CREW PROFILE: Caroline Baum talks to the Nurse

 

Bernie Kersh prefers having nothing to do.

 

She’s the on-location nurse for the production and apart from standing on the sidelines keeping a vigilant eye on the action, she hopes not to be called on. So far, she’s only had to attend to minor cuts as people hit their heads on the tunnels, un-used to how low they are... and she’s administering decongestants as people find it hard to breathe due to the amount of dust in the air. Fortunately all the serious wounds on set are fake, courtesy of the make up team.

Beneath Hill 60 is Bernie’s first experience of being an on-set nurse. But she is used to dramatic real-life situations - as a nurse at Townsville General Hospital she’s looked after premature babies in the Intensive Care Unit and she’s also had extensive experience in the mines around the city, dealing with industrial accidents in high-risk situations.

 

‘It was a bit of a dare going into that world’ says Bernie. ‘I just answered an ad in the paper ..I thought the work I had done in Africa had prepared me for pretty much anything, Traveling in Kenya, I had worked in a remote, very poor orphanage and set up a mobile wound clinic to deal with things like flesh eating bug infections, machete slashes, child abuse burns and ulcers due to poor nutrition .’

She found herself as one of the small group of women working among four to five hundred blokes at the Gunpowder mine four hours west of Mount Isa. ‘They always rib you at first and check out ‘the new meat’ , as they call you. But I grew up with seven brothers so I could handle it. I wore an engagement ring at first, which was a tip I got from Connor (one of her brothers, who is also an investor in the film). It made everyone feel safer.’

Bernie learned to use full breathing apparatus so she could go down into the mines in case she needed to. ‘ I like it down there!’ she says. ‘There’s a great sense of fellowship.’
She dealt with severe crushing injuries, heart attacks and death with her usual down-to- earth calm and compassion.

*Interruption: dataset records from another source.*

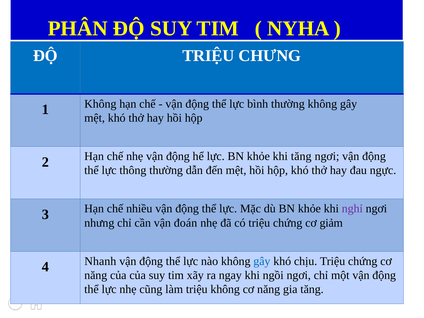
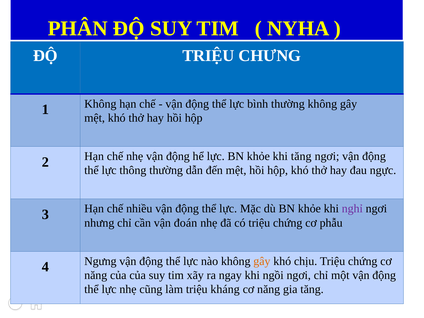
giảm: giảm -> phẫu
Nhanh: Nhanh -> Ngưng
gây at (262, 261) colour: blue -> orange
triệu không: không -> kháng
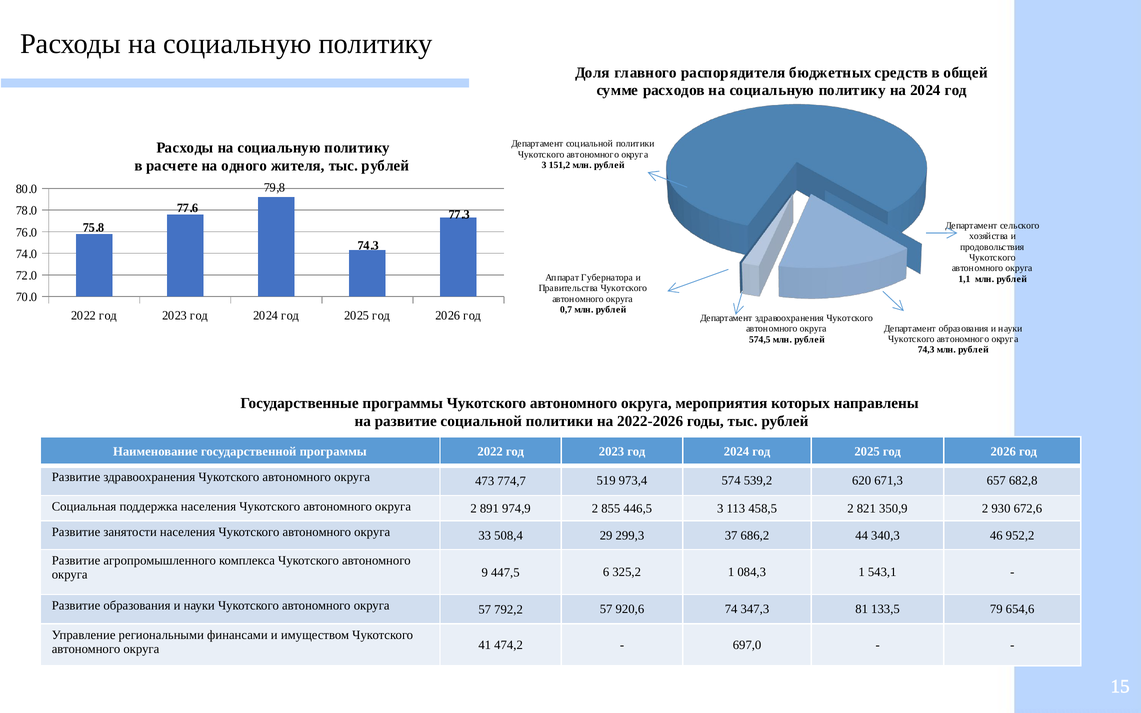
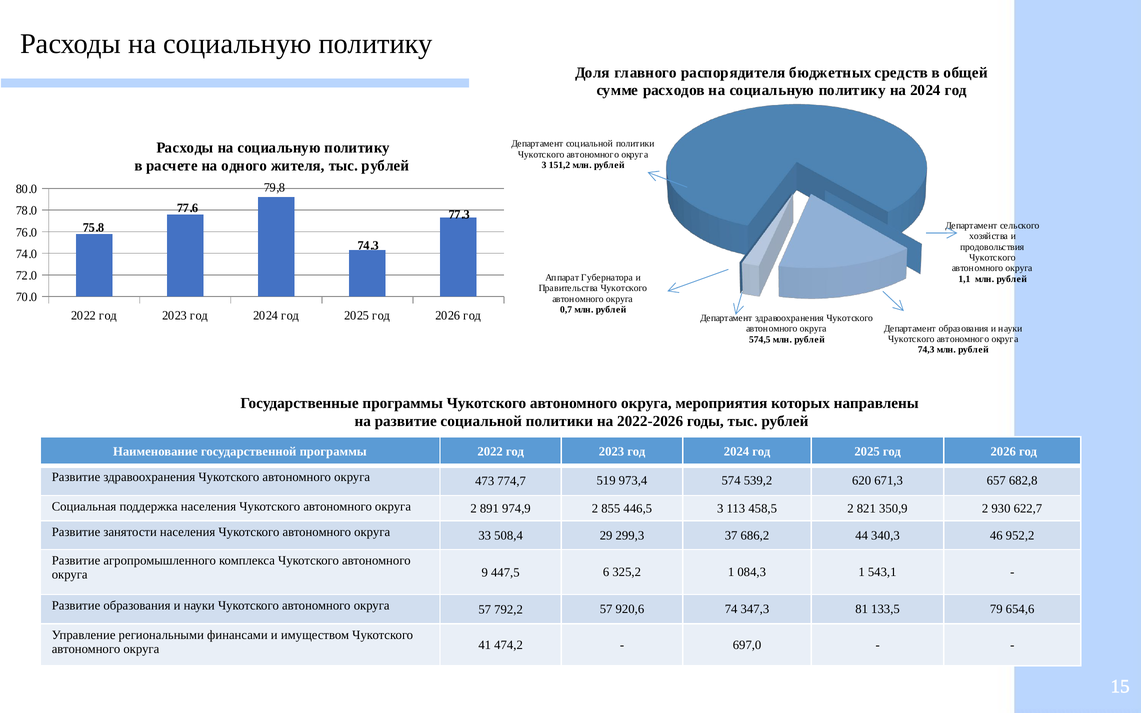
672,6: 672,6 -> 622,7
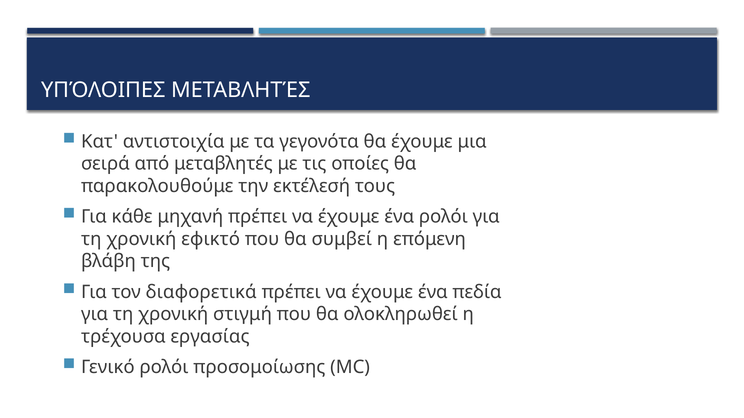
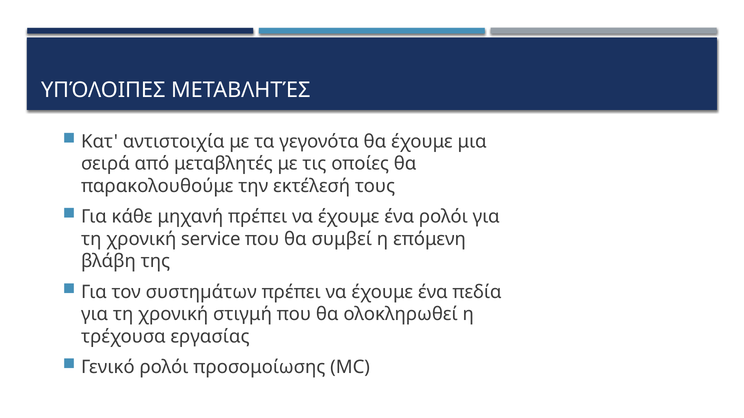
εφικτό: εφικτό -> service
διαφορετικά: διαφορετικά -> συστηµάτων
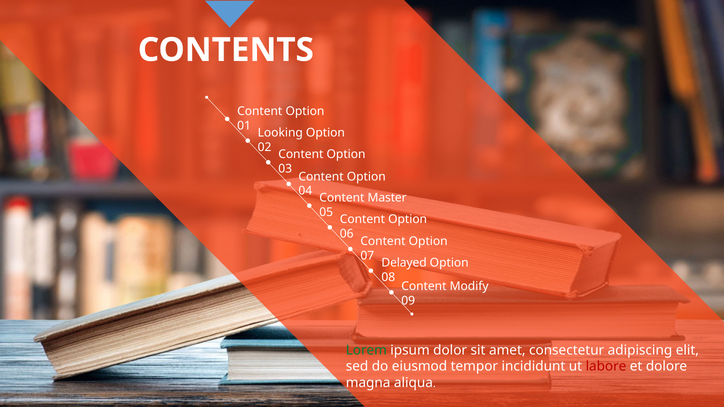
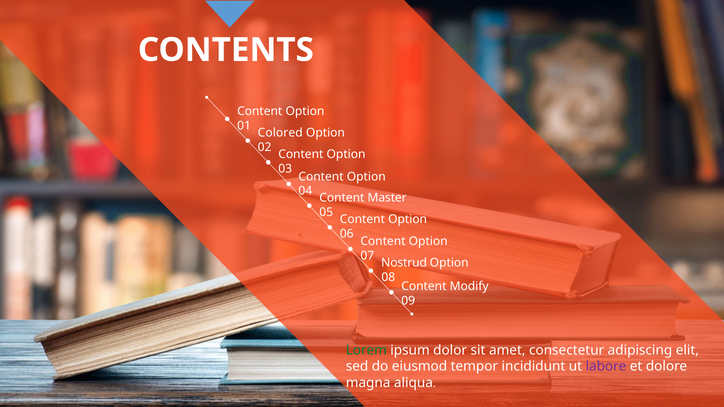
Looking: Looking -> Colored
Delayed: Delayed -> Nostrud
labore colour: red -> purple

‘I was born with club feet and I think having had surgery at a very early age has made me better able to empathise with people, whether it’s the patient, or, in the case of tiny babies, their parents, who are suffering just as much,’ says Bernie, who would like to extend her experience in ICU into combining her skills wit
h education to work with underprivileged kids or NGOs like Medecins sans Frontieres.

When she’s not on duty, Bernie’s favourite way to relax is ‘hanging out at my mum’s place (not far from the location for the Waddell homestead) with the horses, friends and family around a camp fire with a guitar - or ten pin bowling, at which I’m hopeless but it’s a great laugh!’